PROBLEM TO WORK ON>
Consider the listing below. Extract exactly the lines from the line containing "Cat<sup>®</sup> C7.1 ACERT™" to the line containing "LEHH0570-01 Page 1 of 5", both included.

DATA EXTRACT>
####################

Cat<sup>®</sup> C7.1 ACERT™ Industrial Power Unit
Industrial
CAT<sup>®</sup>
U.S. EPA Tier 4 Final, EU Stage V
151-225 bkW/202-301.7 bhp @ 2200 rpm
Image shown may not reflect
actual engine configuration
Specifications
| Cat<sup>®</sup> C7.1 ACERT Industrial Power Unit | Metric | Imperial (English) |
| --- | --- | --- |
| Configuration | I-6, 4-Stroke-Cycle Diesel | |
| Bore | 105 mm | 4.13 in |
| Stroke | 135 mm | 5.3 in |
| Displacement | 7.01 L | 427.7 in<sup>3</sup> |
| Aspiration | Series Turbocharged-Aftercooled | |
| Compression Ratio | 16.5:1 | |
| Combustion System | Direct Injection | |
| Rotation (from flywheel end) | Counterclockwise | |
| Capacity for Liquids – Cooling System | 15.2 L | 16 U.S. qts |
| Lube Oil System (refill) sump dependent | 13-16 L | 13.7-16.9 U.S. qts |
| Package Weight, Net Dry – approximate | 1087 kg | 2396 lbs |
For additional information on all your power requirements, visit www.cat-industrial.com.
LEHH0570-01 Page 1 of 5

####################

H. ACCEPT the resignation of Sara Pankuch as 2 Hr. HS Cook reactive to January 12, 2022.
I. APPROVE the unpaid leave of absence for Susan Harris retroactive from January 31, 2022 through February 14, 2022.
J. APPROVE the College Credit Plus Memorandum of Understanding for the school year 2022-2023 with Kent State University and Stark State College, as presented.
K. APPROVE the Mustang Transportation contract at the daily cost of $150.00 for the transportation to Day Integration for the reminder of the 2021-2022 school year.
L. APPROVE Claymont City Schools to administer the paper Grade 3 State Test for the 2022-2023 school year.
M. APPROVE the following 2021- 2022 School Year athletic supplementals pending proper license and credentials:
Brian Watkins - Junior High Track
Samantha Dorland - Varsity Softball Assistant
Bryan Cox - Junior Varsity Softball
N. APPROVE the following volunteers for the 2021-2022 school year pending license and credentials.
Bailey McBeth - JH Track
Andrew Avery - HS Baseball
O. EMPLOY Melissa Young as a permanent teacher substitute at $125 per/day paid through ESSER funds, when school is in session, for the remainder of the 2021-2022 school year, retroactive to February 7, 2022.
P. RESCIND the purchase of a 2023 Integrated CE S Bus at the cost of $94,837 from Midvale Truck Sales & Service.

####################

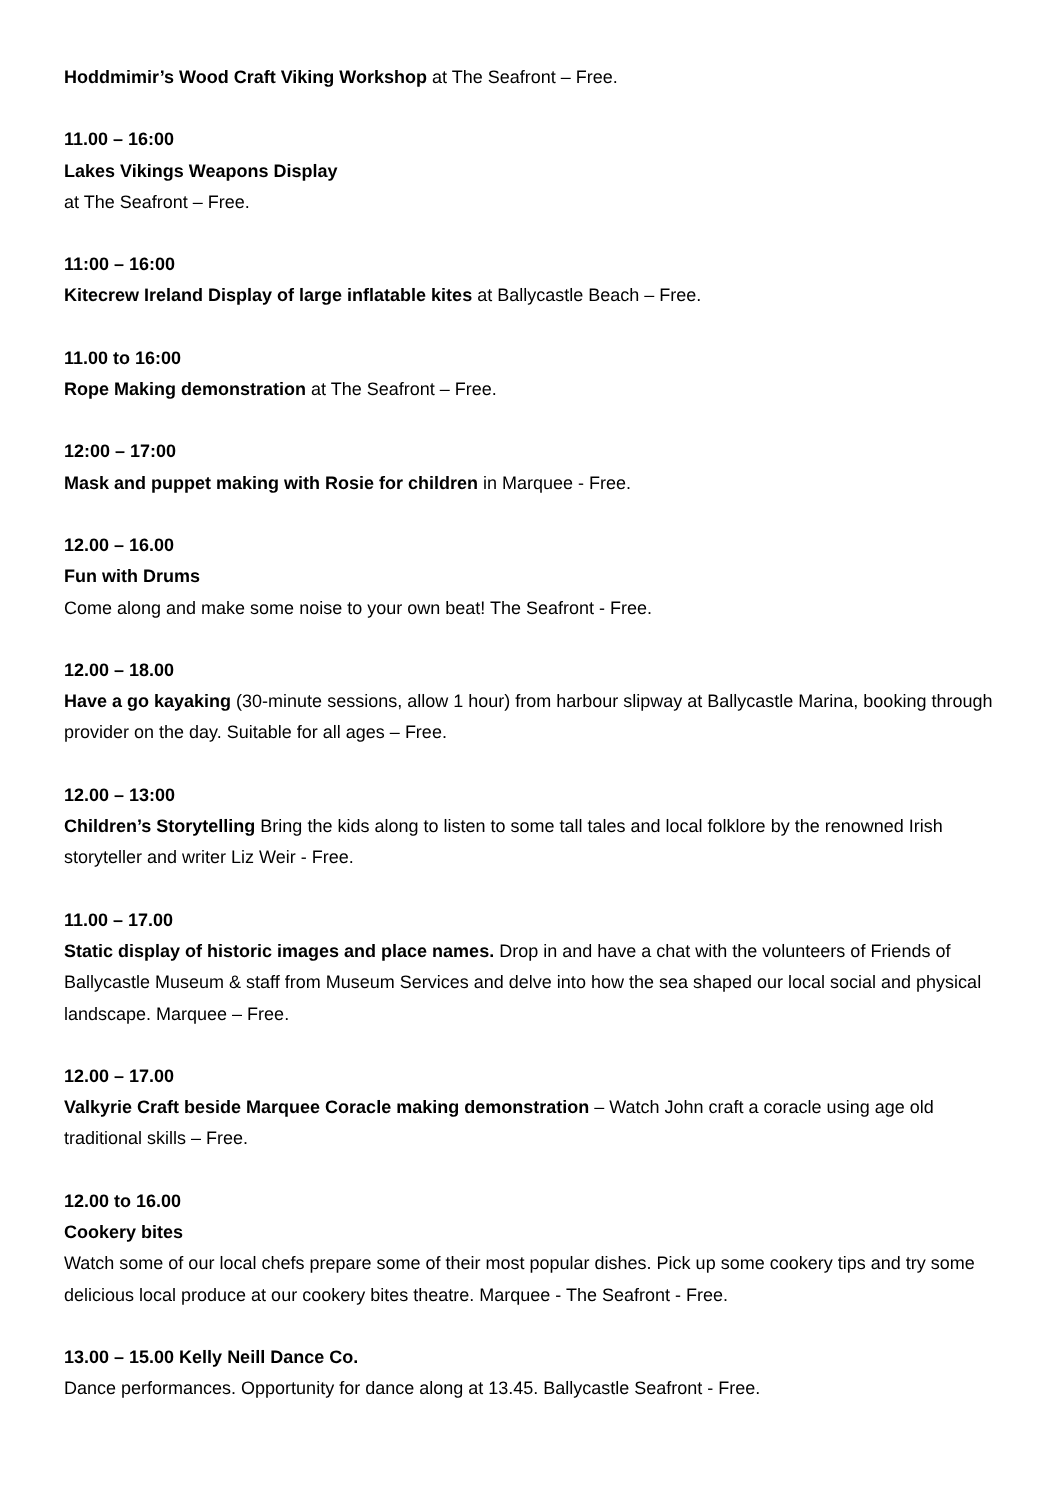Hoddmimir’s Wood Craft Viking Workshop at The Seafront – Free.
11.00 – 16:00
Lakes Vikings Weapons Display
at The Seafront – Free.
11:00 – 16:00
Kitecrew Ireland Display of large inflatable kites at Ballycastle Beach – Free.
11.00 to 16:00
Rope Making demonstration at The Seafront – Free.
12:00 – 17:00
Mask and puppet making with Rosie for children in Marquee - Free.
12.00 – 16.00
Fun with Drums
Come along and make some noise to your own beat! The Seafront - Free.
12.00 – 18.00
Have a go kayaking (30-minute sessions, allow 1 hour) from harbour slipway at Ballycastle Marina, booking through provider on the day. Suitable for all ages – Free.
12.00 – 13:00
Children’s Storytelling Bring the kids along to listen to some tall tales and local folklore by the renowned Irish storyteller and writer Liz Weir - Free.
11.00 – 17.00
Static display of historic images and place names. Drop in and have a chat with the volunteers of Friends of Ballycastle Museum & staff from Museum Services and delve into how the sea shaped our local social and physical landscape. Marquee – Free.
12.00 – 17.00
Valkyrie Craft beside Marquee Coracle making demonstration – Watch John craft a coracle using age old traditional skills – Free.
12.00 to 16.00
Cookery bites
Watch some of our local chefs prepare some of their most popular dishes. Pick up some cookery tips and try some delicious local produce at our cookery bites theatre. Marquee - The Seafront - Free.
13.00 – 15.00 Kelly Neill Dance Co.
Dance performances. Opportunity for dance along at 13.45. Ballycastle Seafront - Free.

####################

YOUR SOLUTION>
Cat<sup>®</sup> C7.1 ACERT™ Industrial Power Unit
Industrial
CAT<sup>®</sup>
U.S. EPA Tier 4 Final, EU Stage V
151-225 bkW/202-301.7 bhp @ 2200 rpm
Image shown may not reflect
actual engine configuration
Specifications
| Cat<sup>®</sup> C7.1 ACERT Industrial Power Unit | Metric | Imperial (English) |
| --- | --- | --- |
| Configuration | I-6, 4-Stroke-Cycle Diesel | |
| Bore | 105 mm | 4.13 in |
| Stroke | 135 mm | 5.3 in |
| Displacement | 7.01 L | 427.7 in<sup>3</sup> |
| Aspiration | Series Turbocharged-Aftercooled | |
| Compression Ratio | 16.5:1 | |
| Combustion System | Direct Injection | |
| Rotation (from flywheel end) | Counterclockwise | |
| Capacity for Liquids – Cooling System | 15.2 L | 16 U.S. qts |
| Lube Oil System (refill) sump dependent | 13-16 L | 13.7-16.9 U.S. qts |
| Package Weight, Net Dry – approximate | 1087 kg | 2396 lbs |
For additional information on all your power requirements, visit www.cat-industrial.com.
LEHH0570-01 Page 1 of 5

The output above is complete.